Earlier this week, we featured an article about the dangers of recycled 3D filament and the fumes that can be released from 3D printing when some materials are used. There have been several interesting attempts to rig exhaust systems for 3D printers, many of which have made it onto YouTube to show how they managed it. Thanks to Hackaday, these projects have seen the light of day.
One attempt came from James Hobson of Hackaday, who put together an exhaust system when it was suggested that a fan-operated ventilation system might affect the temperature of the 3D printing mechanism, throwing off print quality.

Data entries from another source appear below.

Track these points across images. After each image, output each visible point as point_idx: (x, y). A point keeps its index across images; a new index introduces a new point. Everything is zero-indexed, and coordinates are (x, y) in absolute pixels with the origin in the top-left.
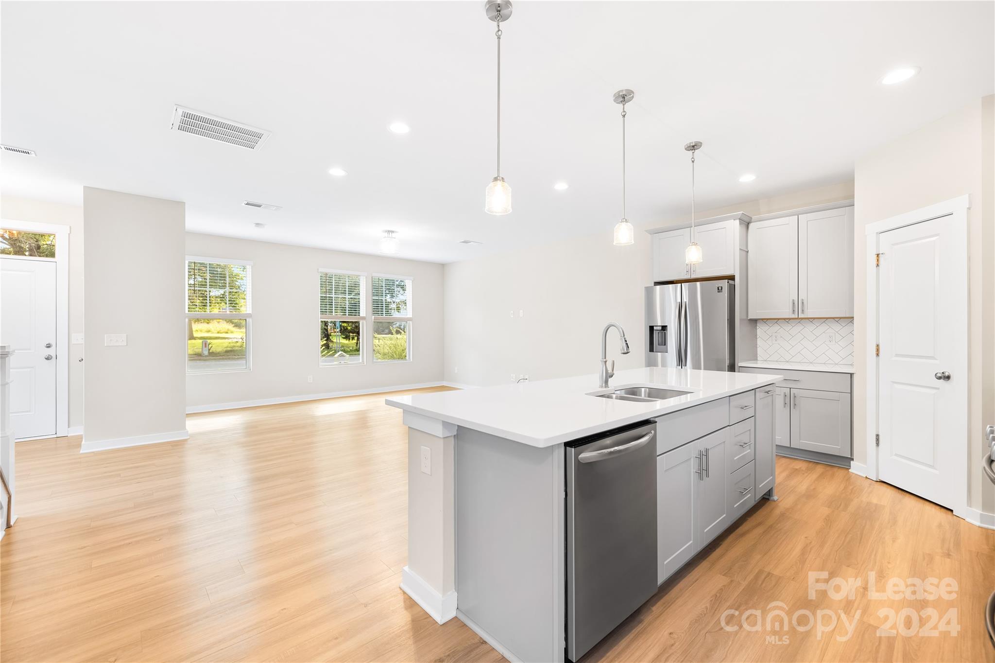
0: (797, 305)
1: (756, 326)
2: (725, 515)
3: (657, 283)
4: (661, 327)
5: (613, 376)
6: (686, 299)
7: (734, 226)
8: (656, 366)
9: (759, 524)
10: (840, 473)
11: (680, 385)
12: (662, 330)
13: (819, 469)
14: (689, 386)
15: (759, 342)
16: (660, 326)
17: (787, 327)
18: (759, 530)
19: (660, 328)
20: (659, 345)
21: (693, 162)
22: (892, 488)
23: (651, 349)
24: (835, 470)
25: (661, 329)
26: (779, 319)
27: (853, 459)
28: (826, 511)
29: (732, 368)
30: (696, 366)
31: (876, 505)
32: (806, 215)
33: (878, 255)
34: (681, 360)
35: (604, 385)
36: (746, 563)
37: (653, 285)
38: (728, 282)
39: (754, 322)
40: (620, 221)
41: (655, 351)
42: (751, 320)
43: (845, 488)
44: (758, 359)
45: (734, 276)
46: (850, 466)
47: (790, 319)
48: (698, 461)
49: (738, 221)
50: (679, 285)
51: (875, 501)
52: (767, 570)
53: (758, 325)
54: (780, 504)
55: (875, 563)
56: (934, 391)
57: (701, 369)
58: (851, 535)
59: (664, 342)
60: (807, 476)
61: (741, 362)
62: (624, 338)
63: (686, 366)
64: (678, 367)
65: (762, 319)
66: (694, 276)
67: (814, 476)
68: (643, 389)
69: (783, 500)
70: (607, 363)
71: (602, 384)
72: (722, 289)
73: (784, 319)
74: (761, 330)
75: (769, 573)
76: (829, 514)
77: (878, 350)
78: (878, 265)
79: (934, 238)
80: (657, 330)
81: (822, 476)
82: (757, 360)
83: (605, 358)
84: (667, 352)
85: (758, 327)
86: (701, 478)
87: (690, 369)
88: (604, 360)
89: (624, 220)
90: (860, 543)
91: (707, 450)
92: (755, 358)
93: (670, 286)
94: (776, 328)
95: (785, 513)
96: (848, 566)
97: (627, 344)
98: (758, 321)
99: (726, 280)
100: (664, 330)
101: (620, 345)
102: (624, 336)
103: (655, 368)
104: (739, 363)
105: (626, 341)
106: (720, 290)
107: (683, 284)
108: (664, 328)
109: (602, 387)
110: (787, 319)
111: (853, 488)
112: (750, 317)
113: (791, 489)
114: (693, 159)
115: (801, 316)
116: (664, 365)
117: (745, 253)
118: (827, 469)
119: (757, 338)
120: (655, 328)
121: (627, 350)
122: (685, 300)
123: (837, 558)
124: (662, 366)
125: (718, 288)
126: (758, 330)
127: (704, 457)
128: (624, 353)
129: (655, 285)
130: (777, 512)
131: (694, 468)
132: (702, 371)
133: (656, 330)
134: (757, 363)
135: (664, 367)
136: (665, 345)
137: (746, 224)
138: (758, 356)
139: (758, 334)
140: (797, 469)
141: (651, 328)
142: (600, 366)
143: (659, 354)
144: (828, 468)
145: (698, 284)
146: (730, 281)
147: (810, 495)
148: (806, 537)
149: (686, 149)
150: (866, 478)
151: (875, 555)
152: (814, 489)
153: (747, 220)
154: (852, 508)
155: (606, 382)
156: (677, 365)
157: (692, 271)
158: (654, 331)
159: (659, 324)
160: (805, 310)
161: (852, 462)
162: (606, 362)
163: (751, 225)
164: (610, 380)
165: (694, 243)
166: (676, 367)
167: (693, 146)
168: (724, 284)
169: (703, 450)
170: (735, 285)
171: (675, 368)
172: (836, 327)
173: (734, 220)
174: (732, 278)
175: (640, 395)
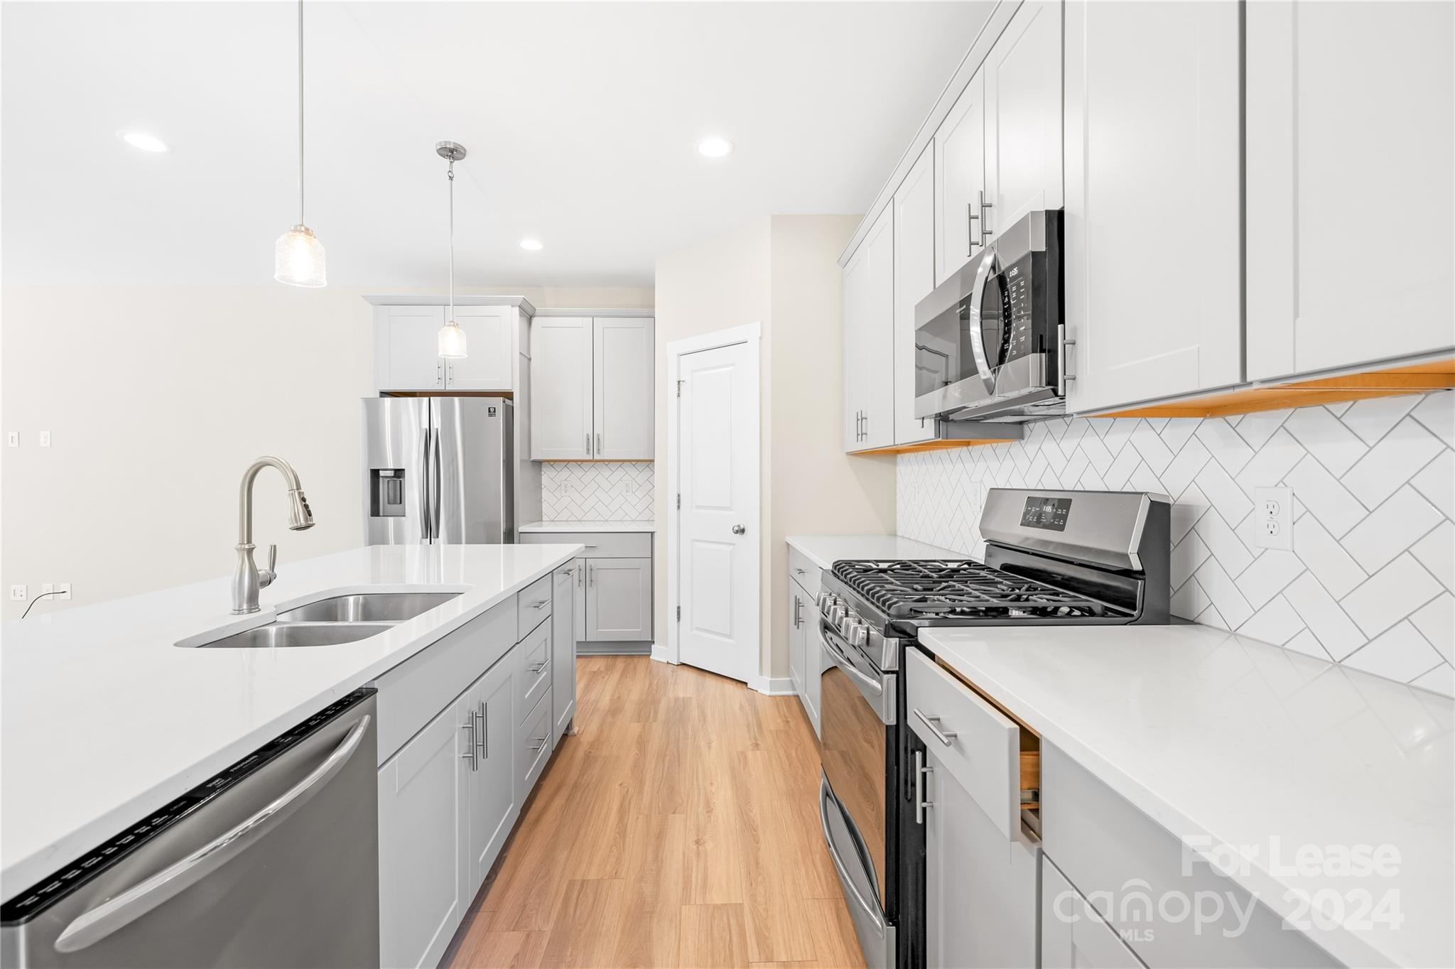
0: (593, 442)
1: (541, 471)
2: (512, 805)
3: (384, 394)
4: (393, 472)
5: (274, 582)
6: (437, 424)
7: (512, 316)
8: (383, 543)
9: (559, 788)
10: (641, 664)
11: (428, 581)
12: (393, 477)
13: (620, 664)
14: (442, 582)
15: (545, 494)
16: (391, 470)
17: (578, 472)
18: (559, 802)
19: (391, 473)
20: (389, 503)
21: (451, 178)
22: (693, 670)
23: (375, 512)
24: (636, 660)
25: (393, 475)
26: (569, 461)
27: (654, 642)
28: (635, 728)
29: (510, 537)
30: (454, 539)
31: (684, 698)
32: (602, 319)
33: (679, 382)
34: (430, 529)
35: (245, 606)
36: (547, 878)
37: (378, 396)
38: (504, 402)
39: (538, 464)
40: (292, 228)
41: (381, 514)
42: (534, 462)
43: (650, 685)
44: (544, 519)
45: (513, 393)
46: (651, 651)
47: (583, 461)
48: (467, 732)
49: (517, 310)
50: (426, 399)
51: (681, 695)
52: (578, 877)
53: (543, 469)
54: (582, 739)
55: (700, 791)
56: (731, 547)
57: (461, 543)
58: (668, 758)
59: (399, 499)
60: (608, 679)
61: (522, 525)
62: (299, 493)
63: (438, 537)
64: (424, 540)
65: (548, 461)
66: (450, 388)
67: (616, 676)
68: (351, 599)
69: (586, 731)
70: (255, 553)
71: (240, 606)
72: (495, 412)
73: (575, 461)
74: (547, 475)
75: (583, 881)
76: (640, 732)
77: (679, 501)
78: (679, 396)
79: (730, 368)
80: (386, 477)
81: (624, 673)
82: (541, 520)
83: (249, 541)
84: (404, 516)
85: (543, 473)
86: (474, 766)
87: (444, 543)
88: (247, 547)
89: (303, 228)
90: (679, 766)
91: (484, 707)
92: (539, 518)
93: (410, 399)
94: (565, 473)
95: (590, 752)
96: (674, 813)
97: (306, 507)
98: (543, 464)
99: (502, 398)
100: (400, 477)
101: (287, 509)
102: (298, 487)
103: (382, 546)
104: (521, 528)
105: (304, 500)
106: (492, 412)
107: (431, 398)
108: (399, 473)
109: (239, 611)
110: (579, 461)
111: (657, 682)
112: (533, 458)
113: (593, 707)
114: (450, 174)
115: (597, 457)
116: (399, 540)
117: (526, 360)
118: (628, 662)
119: (541, 489)
120: (382, 473)
121: (306, 520)
122: (436, 427)
123: (660, 805)
124: (396, 543)
125: (489, 409)
126: (543, 477)
127: (480, 721)
128: (298, 529)
129: (381, 396)
130: (580, 754)
131: (459, 752)
132: (463, 547)
133: (383, 477)
134: (541, 526)
135: (398, 544)
136: (401, 503)
137: (529, 316)
138: (543, 514)
139: (543, 482)
140: (595, 672)
141: (375, 474)
142: (234, 564)
143: (391, 520)
144: (629, 660)
145: (456, 399)
146: (506, 400)
147: (615, 710)
148: (621, 785)
149: (438, 151)
150: (668, 663)
151: (697, 780)
152: (619, 697)
153: (531, 313)
154: (661, 715)
155: (253, 599)
156: (423, 538)
157: (448, 378)
158: (381, 480)
159: (391, 466)
160: (601, 447)
161: (653, 646)
162: (250, 551)
163: (535, 320)
164: (264, 593)
165: (452, 322)
166: (421, 543)
167: (452, 151)
168: (498, 403)
169: (475, 709)
170: (513, 407)
171: (418, 546)
172: (632, 471)
173: (512, 306)
174: (508, 396)
175: (345, 619)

Another attempt at a 3D print exhaust system came from Malcolm Langille. His exhaust system was hooked up to the 3D printer at his home, a Type A Series 1, after trying for a long time to come up with a solution to the fumes it produced. He placed the printer inside of a filing cabinet to contain the fumes and then attached adapter rings, which he printed on his 3D printer, to attach a fan from an old space heater to exhaust the fumes from the cabinet.
These are just two of the do-it-yourself exhaust systems to be put into action by enthusiasts. Some more serious users have installed HEPA filters and other commercially available solutions, although none designed specifically for 3D printing. It is not hard to imagine, with the growing popularity of 3D printing, that a more targeted commercially available solution for 3D printers will someday make it to market. The only question is when.